Luís Inácio Lula da Silva venceu a eleição no segundo turno, em 27 de outubro de

2002, mês em que o editorial da Folha Rural não abordou questões políticas. A partir de

apresentando-o com um provável indicado ao Ministério da Agricultura e elogiando seu

caráter conciliador. Em seguida, já confirmada a nomeação, a Cooxupé compromete-se

definitivamente com o futuro ministro, anunciando que junto com outras entidades do setor,

foi responsável pela indicação. A manchete do jornal na edição de dezembro é: “Roberto

Rodrigues no Ministério da Agricultura: ‘o homem certo no lugar certo’, afirma presidente da

Cooxupé”.

Em janeiro, sete páginas, das 20 que circularam, foram destinadas à cobertura da

posse do ministro. Mas em todos os momentos, não há vinculação de Roberto Rodrigues com

o PT ou com Lula. O nome do novo presidente da República permanece oculto na Folha

Rural. Era como se o novo ministro, amigo pessoal de Isaac Ferreira Leite, não fizesse parte de uma equipe de governo.

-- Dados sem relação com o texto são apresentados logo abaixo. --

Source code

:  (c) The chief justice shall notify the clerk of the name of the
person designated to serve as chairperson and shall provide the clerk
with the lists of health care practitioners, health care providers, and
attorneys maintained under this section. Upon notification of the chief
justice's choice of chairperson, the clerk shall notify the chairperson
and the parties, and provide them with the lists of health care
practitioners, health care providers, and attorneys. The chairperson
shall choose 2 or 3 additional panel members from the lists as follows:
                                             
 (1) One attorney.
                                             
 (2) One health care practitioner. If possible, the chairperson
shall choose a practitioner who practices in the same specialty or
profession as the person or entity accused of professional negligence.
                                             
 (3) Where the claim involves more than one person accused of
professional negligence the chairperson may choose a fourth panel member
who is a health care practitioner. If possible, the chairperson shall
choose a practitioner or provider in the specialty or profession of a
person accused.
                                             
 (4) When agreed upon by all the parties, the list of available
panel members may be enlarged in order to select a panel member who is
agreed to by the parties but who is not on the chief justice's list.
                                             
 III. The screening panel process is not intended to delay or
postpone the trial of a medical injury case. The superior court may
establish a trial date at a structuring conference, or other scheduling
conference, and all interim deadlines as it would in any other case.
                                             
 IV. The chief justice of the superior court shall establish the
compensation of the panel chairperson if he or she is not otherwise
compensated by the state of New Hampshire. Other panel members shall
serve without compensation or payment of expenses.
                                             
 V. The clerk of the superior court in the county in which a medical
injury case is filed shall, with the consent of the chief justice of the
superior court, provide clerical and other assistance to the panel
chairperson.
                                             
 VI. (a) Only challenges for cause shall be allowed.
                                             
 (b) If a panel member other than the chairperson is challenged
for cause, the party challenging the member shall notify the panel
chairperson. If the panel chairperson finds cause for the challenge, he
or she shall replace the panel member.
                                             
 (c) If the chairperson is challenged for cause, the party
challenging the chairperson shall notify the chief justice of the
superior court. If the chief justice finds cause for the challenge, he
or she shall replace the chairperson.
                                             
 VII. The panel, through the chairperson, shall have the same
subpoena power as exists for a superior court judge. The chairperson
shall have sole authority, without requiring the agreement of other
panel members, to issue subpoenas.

O Informativo Coopemar foi menos passional na cobertura das eleições presidenciais. As mesmas medidas de socorro à cafeicultura foram anunciadas positivamente

na edição de agosto/setembro. Na edição seguinte, François Guillaumon reconhece que a

situação só não é pior em função dos leilões, mas ainda assim, afirma que os produtores estão

“no fundo do poço”. Em dezembro, com o resultado da eleição já conhecido, o editorial trata

apenas de assuntos internos.

Em março de 2003 o presidente da Coopemar elogia a nomeação de Roberto

Rodrigues para o ministério e demonstra esperança: “Isso mostra parte do respeito que este

governo do Lula poderá ter por nós, diferentemente dos governos passados, que pouco se

importaram com os agricultores e Cooperativas”. É a primeira e única vez que o nome do

presidente empossado é publicado nos dois jornais, e mesmo assim, sem a preocupação ou o

cuidado de quem refere-se respeitosamente a um presidente da República.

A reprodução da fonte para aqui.